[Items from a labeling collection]
*-*-*
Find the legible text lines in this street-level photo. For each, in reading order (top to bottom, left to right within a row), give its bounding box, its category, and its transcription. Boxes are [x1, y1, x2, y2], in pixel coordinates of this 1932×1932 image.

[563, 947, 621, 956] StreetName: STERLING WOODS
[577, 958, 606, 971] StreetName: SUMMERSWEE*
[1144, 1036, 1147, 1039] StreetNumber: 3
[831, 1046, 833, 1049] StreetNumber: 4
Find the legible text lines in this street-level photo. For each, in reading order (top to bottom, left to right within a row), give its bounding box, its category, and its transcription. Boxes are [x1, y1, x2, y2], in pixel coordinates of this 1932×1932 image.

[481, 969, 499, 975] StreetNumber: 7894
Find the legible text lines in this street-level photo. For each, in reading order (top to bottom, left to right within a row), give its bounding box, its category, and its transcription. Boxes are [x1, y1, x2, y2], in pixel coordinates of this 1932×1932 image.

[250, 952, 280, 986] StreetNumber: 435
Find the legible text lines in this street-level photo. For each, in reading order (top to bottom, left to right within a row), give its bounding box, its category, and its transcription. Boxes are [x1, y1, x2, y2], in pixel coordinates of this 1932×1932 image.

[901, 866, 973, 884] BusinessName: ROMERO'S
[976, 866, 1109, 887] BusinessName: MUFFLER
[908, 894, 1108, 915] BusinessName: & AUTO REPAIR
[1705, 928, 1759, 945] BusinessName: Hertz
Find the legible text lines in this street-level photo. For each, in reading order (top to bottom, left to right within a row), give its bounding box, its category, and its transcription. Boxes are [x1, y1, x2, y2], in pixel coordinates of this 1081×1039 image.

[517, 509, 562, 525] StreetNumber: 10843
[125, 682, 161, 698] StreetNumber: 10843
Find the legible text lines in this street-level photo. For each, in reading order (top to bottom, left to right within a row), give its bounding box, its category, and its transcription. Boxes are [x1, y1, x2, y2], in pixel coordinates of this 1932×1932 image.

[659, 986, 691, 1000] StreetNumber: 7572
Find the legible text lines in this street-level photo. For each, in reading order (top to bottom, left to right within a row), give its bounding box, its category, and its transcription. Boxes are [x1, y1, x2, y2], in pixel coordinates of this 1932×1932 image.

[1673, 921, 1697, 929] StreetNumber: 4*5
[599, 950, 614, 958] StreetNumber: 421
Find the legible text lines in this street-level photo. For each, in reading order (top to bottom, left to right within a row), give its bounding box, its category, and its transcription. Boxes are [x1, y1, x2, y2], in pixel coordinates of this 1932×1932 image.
*-*-*
Can you write out all the rows above again, substituting "readable text lines" for every "legible text lines" and leaving everything else unchanged?

_Result of this exercise_:
Find the readable text lines in this street-level photo. For each, in reading order (top to bottom, left to right within a row), give its bounding box, its category, and its transcription. Boxes are [x1, y1, x2, y2], in pixel coordinates of this 1932×1932 image.

[563, 947, 621, 956] StreetName: STERLING WOODS
[577, 958, 606, 971] StreetName: SUMMERSWEE*
[1144, 1036, 1147, 1039] StreetNumber: 3
[831, 1046, 833, 1049] StreetNumber: 4
Find the readable text lines in this street-level photo. For each, in reading order (top to bottom, left to right within a row), give its bounding box, its category, and its transcription. Boxes are [x1, y1, x2, y2], in pixel coordinates of this 1932×1932 image.

[481, 969, 499, 975] StreetNumber: 7894
Find the readable text lines in this street-level photo. For each, in reading order (top to bottom, left to right within a row), give its bounding box, its category, and its transcription. Boxes are [x1, y1, x2, y2], in pixel coordinates of this 1932×1932 image.

[250, 952, 280, 986] StreetNumber: 435
Find the readable text lines in this street-level photo. For each, in reading order (top to bottom, left to right within a row), give its bounding box, its category, and its transcription. Boxes are [x1, y1, x2, y2], in pixel coordinates of this 1932×1932 image.

[901, 866, 973, 884] BusinessName: ROMERO'S
[976, 866, 1109, 887] BusinessName: MUFFLER
[908, 894, 1108, 915] BusinessName: & AUTO REPAIR
[1705, 928, 1759, 945] BusinessName: Hertz
Find the readable text lines in this street-level photo. For each, in reading order (top to bottom, left to right within a row), give its bounding box, its category, and its transcription. Boxes are [x1, y1, x2, y2], in pixel coordinates of this 1081×1039 image.

[517, 509, 562, 525] StreetNumber: 10843
[125, 682, 161, 698] StreetNumber: 10843
Find the readable text lines in this street-level photo. For each, in reading order (top to bottom, left to right within a row), give its bounding box, its category, and its transcription. Boxes are [x1, y1, x2, y2], in pixel coordinates of this 1932×1932 image.

[659, 986, 691, 1000] StreetNumber: 7572
Find the readable text lines in this street-level photo. For each, in reading order (top to bottom, left to right within a row), give its bounding box, its category, and its transcription. Boxes are [x1, y1, x2, y2], in pixel coordinates of this 1932×1932 image.

[1673, 921, 1697, 929] StreetNumber: 4*5
[599, 950, 614, 958] StreetNumber: 421
Find the readable text lines in this street-level photo. For each, in reading order (top to bottom, left to right within a row), give its bounding box, its category, and its transcription. Boxes are [x1, y1, x2, y2], in pixel coordinates of this 1932×1932 image.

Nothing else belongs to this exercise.